> **DATA SUPPLIED**:
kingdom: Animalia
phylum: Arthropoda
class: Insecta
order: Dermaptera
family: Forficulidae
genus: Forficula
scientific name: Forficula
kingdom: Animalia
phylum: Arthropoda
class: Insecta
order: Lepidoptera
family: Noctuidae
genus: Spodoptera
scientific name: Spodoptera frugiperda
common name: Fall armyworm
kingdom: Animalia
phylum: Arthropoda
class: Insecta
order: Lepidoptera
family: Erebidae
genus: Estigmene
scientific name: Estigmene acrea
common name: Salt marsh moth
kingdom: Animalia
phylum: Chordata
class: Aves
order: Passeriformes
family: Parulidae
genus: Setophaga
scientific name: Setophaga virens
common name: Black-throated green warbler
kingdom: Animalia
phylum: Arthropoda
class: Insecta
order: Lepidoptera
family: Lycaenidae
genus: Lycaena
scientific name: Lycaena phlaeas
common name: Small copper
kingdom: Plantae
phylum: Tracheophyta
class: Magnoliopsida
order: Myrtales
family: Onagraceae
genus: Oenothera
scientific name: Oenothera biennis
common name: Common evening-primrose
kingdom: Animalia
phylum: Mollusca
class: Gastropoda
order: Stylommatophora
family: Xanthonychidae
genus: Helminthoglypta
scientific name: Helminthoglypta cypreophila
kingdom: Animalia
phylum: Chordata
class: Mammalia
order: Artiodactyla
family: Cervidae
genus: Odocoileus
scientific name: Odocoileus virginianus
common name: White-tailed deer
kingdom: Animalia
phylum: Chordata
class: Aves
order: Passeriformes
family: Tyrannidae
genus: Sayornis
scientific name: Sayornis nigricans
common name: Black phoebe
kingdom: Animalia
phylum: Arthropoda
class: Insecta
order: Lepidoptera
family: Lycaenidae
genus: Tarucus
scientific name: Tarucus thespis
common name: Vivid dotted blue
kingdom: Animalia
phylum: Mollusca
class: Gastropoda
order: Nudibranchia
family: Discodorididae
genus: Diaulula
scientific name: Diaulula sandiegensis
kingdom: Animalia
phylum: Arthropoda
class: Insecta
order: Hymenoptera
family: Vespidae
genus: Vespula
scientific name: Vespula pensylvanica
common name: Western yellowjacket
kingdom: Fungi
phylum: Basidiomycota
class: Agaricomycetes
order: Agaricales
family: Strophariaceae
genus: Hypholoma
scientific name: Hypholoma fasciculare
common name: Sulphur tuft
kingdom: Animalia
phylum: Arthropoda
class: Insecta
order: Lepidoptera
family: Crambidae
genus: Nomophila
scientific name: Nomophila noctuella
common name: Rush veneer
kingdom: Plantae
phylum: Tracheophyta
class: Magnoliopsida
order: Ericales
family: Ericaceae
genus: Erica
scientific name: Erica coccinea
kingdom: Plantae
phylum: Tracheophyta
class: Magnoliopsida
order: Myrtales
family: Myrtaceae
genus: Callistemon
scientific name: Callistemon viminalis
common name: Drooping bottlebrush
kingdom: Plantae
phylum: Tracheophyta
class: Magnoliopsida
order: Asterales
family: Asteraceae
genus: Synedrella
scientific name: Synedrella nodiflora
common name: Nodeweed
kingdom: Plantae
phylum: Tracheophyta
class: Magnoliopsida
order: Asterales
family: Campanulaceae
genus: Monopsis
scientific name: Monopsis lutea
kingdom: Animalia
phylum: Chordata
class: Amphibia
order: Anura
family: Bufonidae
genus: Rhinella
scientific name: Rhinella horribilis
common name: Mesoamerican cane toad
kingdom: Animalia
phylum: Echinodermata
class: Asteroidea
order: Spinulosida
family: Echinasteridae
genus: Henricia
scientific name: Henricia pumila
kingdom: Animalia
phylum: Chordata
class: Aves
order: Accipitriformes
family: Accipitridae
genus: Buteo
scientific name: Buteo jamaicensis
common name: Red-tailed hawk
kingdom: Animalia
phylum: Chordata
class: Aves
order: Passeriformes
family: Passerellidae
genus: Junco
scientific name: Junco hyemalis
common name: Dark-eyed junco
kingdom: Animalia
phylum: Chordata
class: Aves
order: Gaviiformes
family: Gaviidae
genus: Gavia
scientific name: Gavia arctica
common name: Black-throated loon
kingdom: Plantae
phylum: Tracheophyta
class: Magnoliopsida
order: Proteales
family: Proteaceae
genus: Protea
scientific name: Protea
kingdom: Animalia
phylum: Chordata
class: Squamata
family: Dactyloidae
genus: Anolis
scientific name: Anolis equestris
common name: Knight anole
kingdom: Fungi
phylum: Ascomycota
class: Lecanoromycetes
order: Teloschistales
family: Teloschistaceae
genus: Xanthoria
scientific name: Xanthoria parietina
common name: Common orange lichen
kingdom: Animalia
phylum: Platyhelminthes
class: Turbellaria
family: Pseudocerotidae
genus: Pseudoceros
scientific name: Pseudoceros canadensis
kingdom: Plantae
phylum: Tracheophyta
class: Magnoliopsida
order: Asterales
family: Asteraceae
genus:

> **THE TASK**: Rewrite every line of the rows above as a single numbered list and leave out any blank lines.

> **SOLVED PROBLEM**:
1. kingdom: Animalia
2. phylum: Arthropoda
3. class: Insecta
4. order: Dermaptera
5. family: Forficulidae
6. genus: Forficula
7. scientific name: Forficula
8. kingdom: Animalia
9. phylum: Arthropoda
10. class: Insecta
11. order: Lepidoptera
12. family: Noctuidae
13. genus: Spodoptera
14. scientific name: Spodoptera frugiperda
15. common name: Fall armyworm
16. kingdom: Animalia
17. phylum: Arthropoda
18. class: Insecta
19. order: Lepidoptera
20. family: Erebidae
21. genus: Estigmene
22. scientific name: Estigmene acrea
23. common name: Salt marsh moth
24. kingdom: Animalia
25. phylum: Chordata
26. class: Aves
27. order: Passeriformes
28. family: Parulidae
29. genus: Setophaga
30. scientific name: Setophaga virens
31. common name: Black-throated green warbler
32. kingdom: Animalia
33. phylum: Arthropoda
34. class: Insecta
35. order: Lepidoptera
36. family: Lycaenidae
37. genus: Lycaena
38. scientific name: Lycaena phlaeas
39. common name: Small copper
40. kingdom: Plantae
41. phylum: Tracheophyta
42. class: Magnoliopsida
43. order: Myrtales
44. family: Onagraceae
45. genus: Oenothera
46. scientific name: Oenothera biennis
47. common name: Common evening-primrose
48. kingdom: Animalia
49. phylum: Mollusca
50. class: Gastropoda
51. order: Stylommatophora
52. family: Xanthonychidae
53. genus: Helminthoglypta
54. scientific name: Helminthoglypta cypreophila
55. kingdom: Animalia
56. phylum: Chordata
57. class: Mammalia
58. order: Artiodactyla
59. family: Cervidae
60. genus: Odocoileus
61. scientific name: Odocoileus virginianus
62. common name: White-tailed deer
63. kingdom: Animalia
64. phylum: Chordata
65. class: Aves
66. order: Passeriformes
67. family: Tyrannidae
68. genus: Sayornis
69. scientific name: Sayornis nigricans
70. common name: Black phoebe
71. kingdom: Animalia
72. phylum: Arthropoda
73. class: Insecta
74. order: Lepidoptera
75. family: Lycaenidae
76. genus: Tarucus
77. scientific name: Tarucus thespis
78. common name: Vivid dotted blue
79. kingdom: Animalia
80. phylum: Mollusca
81. class: Gastropoda
82. order: Nudibranchia
83. family: Discodorididae
84. genus: Diaulula
85. scientific name: Diaulula sandiegensis
86. kingdom: Animalia
87. phylum: Arthropoda
88. class: Insecta
89. order: Hymenoptera
90. family: Vespidae
91. genus: Vespula
92. scientific name: Vespula pensylvanica
93. common name: Western yellowjacket
94. kingdom: Fungi
95. phylum: Basidiomycota
96. class: Agaricomycetes
97. order: Agaricales
98. family: Strophariaceae
99. genus: Hypholoma
100. scientific name: Hypholoma fasciculare
101. common name: Sulphur tuft
102. kingdom: Animalia
103. phylum: Arthropoda
104. class: Insecta
105. order: Lepidoptera
106. family: Crambidae
107. genus: Nomophila
108. scientific name: Nomophila noctuella
109. common name: Rush veneer
110. kingdom: Plantae
111. phylum: Tracheophyta
112. class: Magnoliopsida
113. order: Ericales
114. family: Ericaceae
115. genus: Erica
116. scientific name: Erica coccinea
117. kingdom: Plantae
118. phylum: Tracheophyta
119. class: Magnoliopsida
120. order: Myrtales
121. family: Myrtaceae
122. genus: Callistemon
123. scientific name: Callistemon viminalis
124. common name: Drooping bottlebrush
125. kingdom: Plantae
126. phylum: Tracheophyta
127. class: Magnoliopsida
128. order: Asterales
129. family: Asteraceae
130. genus: Synedrella
131. scientific name: Synedrella nodiflora
132. common name: Nodeweed
133. kingdom: Plantae
134. phylum: Tracheophyta
135. class: Magnoliopsida
136. order: Asterales
137. family: Campanulaceae
138. genus: Monopsis
139. scientific name: Monopsis lutea
140. kingdom: Animalia
141. phylum: Chordata
142. class: Amphibia
143. order: Anura
144. family: Bufonidae
145. genus: Rhinella
146. scientific name: Rhinella horribilis
147. common name: Mesoamerican cane toad
148. kingdom: Animalia
149. phylum: Echinodermata
150. class: Asteroidea
151. order: Spinulosida
152. family: Echinasteridae
153. genus: Henricia
154. scientific name: Henricia pumila
155. kingdom: Animalia
156. phylum: Chordata
157. class: Aves
158. order: Accipitriformes
159. family: Accipitridae
160. genus: Buteo
161. scientific name: Buteo jamaicensis
162. common name: Red-tailed hawk
163. kingdom: Animalia
164. phylum: Chordata
165. class: Aves
166. order: Passeriformes
167. family: Passerellidae
168. genus: Junco
169. scientific name: Junco hyemalis
170. common name: Dark-eyed junco
171. kingdom: Animalia
172. phylum: Chordata
173. class: Aves
174. order: Gaviiformes
175. family: Gaviidae
176. genus: Gavia
177. scientific name: Gavia arctica
178. common name: Black-throated loon
179. kingdom: Plantae
180. phylum: Tracheophyta
181. class: Magnoliopsida
182. order: Proteales
183. family: Proteaceae
184. genus: Protea
185. scientific name: Protea
186. kingdom: Animalia
187. phylum: Chordata
188. class: Squamata
189. family: Dactyloidae
190. genus: Anolis
191. scientific name: Anolis equestris
192. common name: Knight anole
193. kingdom: Fungi
194. phylum: Ascomycota
195. class: Lecanoromycetes
196. order: Teloschistales
197. family: Teloschistaceae
198. genus: Xanthoria
199. scientific name: Xanthoria parietina
200. common name: Common orange lichen
201. kingdom: Animalia
202. phylum: Platyhelminthes
203. class: Turbellaria
204. family: Pseudocerotidae
205. genus: Pseudoceros
206. scientific name: Pseudoceros canadensis
207. kingdom: Plantae
208. phylum: Tracheophyta
209. class: Magnoliopsida
210. order: Asterales
211. family: Asteraceae
212. genus:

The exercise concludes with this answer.